Welcome, Carolina; Yes it not only happen's to the inexperienced, it happen's to seasoned player's as well.
There are ton's of video's online on how to tune your violin and what to do when one of the peg's won't hold. You need to push in on the peg while turning it. The E string is very thin / fine and will snap in a heartbeat if tightened too much. Turn the peg until you are very close to the pitch you want, then tweek each string using the fine tuner's.
The string's that come on / with an inexpensive violin are usually steel core string's and should probably be changed to synthetic core string's. However, it's not imperative that you do this immediately, but in the near future as you will get a nicer sound from your new baby, she's a beauty alright.
Good luck on your new endeavor and be sure to practice technique.
hehe. I was surprised by how small they seem when you first pick them up and meet them up close too.
but they're all as they should be.
that's a nice looking instrument for the price. mine was £33, so probably similar pricewise. and yours looks a little smarter than mine
I've found (and I started around the end of last month) that initially they are really difficult to keep in tune, even though I'm used to tuning guitars. but part of the problem is being new. I don't know if that's as much a problem with a better instrument, but mine is starting to settle down now, and the strings are staying in tune long enough for me to get them ALL in tune, and play for a while now. initially I couldn't get every string in tune at once, so I'd aim for getting close, then practice my bowing, and just go up and down through the positions, even though the sound is poor.

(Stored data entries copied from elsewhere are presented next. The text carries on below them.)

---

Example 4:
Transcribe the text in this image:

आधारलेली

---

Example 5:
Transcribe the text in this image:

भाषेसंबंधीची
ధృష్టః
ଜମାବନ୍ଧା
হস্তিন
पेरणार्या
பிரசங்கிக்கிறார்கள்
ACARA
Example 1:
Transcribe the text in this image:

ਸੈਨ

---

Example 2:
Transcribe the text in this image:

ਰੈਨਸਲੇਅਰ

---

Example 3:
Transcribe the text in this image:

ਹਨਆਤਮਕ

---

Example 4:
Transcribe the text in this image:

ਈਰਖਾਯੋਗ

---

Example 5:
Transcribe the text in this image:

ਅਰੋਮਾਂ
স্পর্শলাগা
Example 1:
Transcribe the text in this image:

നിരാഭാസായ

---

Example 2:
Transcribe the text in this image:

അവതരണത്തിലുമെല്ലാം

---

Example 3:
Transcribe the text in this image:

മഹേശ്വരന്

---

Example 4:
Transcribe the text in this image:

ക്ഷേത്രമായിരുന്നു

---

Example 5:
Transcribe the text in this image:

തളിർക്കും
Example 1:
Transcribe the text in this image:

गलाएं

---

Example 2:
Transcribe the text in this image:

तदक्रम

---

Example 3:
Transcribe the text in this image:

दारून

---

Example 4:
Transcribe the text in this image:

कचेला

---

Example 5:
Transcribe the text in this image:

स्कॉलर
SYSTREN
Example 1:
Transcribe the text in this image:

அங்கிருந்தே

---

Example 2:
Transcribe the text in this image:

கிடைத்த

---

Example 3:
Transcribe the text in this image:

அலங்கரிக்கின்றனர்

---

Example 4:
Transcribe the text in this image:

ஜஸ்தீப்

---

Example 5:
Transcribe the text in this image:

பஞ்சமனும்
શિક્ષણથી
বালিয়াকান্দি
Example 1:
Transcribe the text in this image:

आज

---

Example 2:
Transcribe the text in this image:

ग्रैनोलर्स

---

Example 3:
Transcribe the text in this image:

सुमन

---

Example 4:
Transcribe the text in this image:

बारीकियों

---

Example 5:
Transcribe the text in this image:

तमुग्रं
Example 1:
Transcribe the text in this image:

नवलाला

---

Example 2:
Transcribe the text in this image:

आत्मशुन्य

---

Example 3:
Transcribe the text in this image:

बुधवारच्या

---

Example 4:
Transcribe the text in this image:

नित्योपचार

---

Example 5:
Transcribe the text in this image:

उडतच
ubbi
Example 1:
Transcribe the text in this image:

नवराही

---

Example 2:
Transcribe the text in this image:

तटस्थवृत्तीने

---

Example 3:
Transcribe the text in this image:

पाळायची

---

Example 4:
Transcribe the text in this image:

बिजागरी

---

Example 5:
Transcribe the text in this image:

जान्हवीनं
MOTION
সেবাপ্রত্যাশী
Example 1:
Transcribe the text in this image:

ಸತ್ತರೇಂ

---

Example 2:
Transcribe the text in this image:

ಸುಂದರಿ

I'm now getting a few scratchy little tunes, and actually managing to get the instrument in tune.
I was also without an e string for a while. it's definitely worth considering getting the better strings on. some strings out there will cost more than your instrument
which surprised me, but then those kind of strings are not necessary as of yet.
when you get a bit more confident, some of the beginners sheet music here is very good, and explains where to find the notes easily.

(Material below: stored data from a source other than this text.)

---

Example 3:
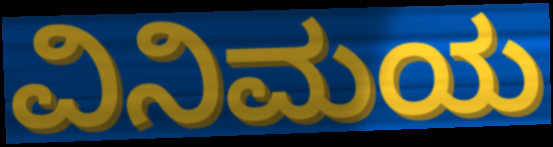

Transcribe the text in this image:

ವಿನಿಮಯ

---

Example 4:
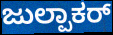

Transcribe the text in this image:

ಜುಲ್ಪಾಕರ್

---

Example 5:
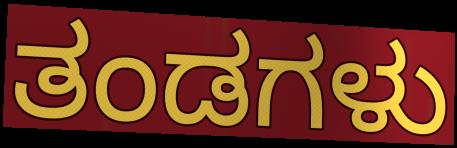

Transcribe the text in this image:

ತಂಡಗಳು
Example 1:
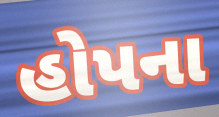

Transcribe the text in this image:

હોપના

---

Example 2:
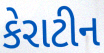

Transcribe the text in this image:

કેરાટીન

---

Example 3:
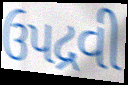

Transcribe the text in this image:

ઉપદ્રવી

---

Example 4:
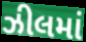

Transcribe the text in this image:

ઝીલમાં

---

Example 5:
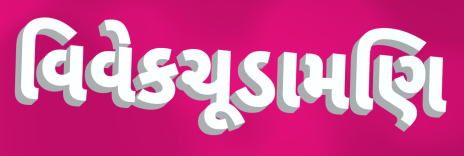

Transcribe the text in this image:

વિવેકચૂડામણિ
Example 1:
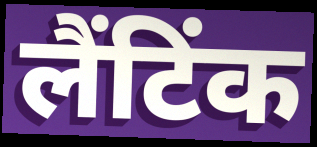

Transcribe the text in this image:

लैंटिंक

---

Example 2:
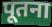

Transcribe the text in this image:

पूतना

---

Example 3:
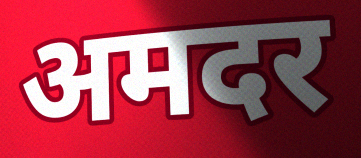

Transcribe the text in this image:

अमदर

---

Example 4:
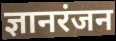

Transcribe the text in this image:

ज्ञानरंजन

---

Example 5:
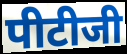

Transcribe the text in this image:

पीटीजी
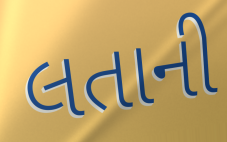
લતાની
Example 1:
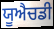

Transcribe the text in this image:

ਯੂਐਚਡੀ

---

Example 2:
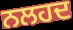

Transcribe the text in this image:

ਨਲਹਦ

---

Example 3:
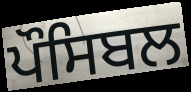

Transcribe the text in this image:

ਪੌਸਿਬਲ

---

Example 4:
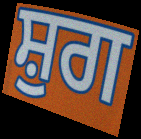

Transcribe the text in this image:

ਸ਼ੁਗ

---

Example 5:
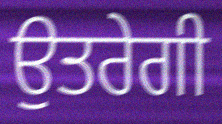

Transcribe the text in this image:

ਉਤਰੇਗੀ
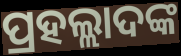
ପ୍ରହଲ୍ଲାଦଙ୍କ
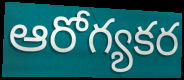
ఆరోగ్యకర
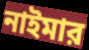
নাইমার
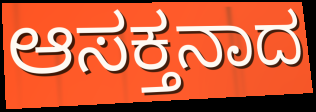
ಆಸಕ್ತನಾದ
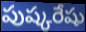
పుష్కరేషు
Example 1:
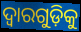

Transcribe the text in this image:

ଦ୍ୱାରଗୁଡ଼ିକୁ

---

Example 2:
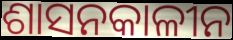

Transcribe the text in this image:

ଶାସନକାଳୀନ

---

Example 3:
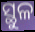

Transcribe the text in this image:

ସ୍ଥୁଳ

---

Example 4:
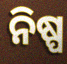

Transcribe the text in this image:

ନିଷ୍ପ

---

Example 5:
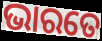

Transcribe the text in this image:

ଭାରତେ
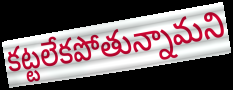
కట్టలేకపోతున్నామని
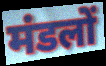
मंडलों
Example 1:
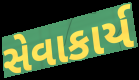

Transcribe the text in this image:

સેવાકાર્ય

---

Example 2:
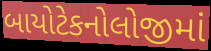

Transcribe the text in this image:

બાયોટેકનોલોજીમાં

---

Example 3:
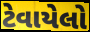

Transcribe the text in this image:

ટેવાયેલો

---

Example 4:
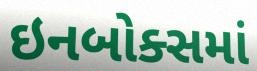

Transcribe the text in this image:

ઇનબોક્સમાં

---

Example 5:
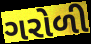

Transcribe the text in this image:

ગરોળી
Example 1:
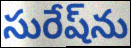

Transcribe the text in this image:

సురేష్‌ను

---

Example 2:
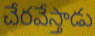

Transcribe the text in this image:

చేరవేస్తాడు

have fun learning. I know I am.
Welcome and congrats on the new instrument I can relate to the size and how delicate the instrument looks but you'll soon be amazed with the sound this instrument you got projects for its size.

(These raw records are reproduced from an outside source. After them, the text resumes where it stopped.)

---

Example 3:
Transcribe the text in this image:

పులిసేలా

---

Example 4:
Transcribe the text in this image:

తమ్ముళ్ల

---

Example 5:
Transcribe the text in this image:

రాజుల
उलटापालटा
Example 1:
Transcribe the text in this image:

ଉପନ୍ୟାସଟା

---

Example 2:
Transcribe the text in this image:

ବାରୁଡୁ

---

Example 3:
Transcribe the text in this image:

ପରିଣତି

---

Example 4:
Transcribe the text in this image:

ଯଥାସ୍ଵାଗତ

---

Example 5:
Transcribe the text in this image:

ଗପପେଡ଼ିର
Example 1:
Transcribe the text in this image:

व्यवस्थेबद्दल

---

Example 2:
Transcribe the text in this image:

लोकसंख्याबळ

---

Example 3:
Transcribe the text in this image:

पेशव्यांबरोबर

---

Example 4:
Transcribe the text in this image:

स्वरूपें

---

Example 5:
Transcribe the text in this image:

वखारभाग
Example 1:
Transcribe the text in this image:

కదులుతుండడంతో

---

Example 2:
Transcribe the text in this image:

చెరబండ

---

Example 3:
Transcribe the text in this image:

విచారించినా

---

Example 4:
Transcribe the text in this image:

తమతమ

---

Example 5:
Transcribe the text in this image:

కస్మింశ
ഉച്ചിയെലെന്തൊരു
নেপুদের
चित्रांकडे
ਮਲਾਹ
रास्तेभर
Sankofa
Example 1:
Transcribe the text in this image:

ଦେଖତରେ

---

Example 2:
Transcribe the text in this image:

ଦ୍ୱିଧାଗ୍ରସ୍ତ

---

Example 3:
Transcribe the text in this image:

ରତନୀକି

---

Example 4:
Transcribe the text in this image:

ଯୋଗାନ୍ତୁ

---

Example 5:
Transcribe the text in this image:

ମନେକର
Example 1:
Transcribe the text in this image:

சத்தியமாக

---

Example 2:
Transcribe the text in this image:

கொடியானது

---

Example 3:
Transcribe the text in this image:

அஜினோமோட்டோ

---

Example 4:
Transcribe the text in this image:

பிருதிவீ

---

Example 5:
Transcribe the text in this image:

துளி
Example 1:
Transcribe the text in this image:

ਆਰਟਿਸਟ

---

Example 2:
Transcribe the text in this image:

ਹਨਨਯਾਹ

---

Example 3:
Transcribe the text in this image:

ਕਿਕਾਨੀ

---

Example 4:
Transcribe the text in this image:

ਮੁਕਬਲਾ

Yes braking a string is common and it would be wise to go to your local store as the strings should be wound on to the peg in a certain fashion and also just because the bridge was standing when you got your violin doesn't always mean its positioned properly and if its not your violin will not tune properly from the get go,not to mention if its not set properly you can damage the instrument.
I broke both "G" strings I got with my first violin before I figured out that I'd let them back of causing them to unwind the windings around the core of the string and in the end they both snapped at the peg box.
And just as a matter of taste I would consider actually replacing the strings you have I'm certain their steel core but as I said that's a matter of taste and after reading up on strings I went with synthetics a good set be forewarned is pricey for the average person but they can last a good while depending on how often you play.
But do take to someone who can set it up for you as you will surely have a better experience than I did.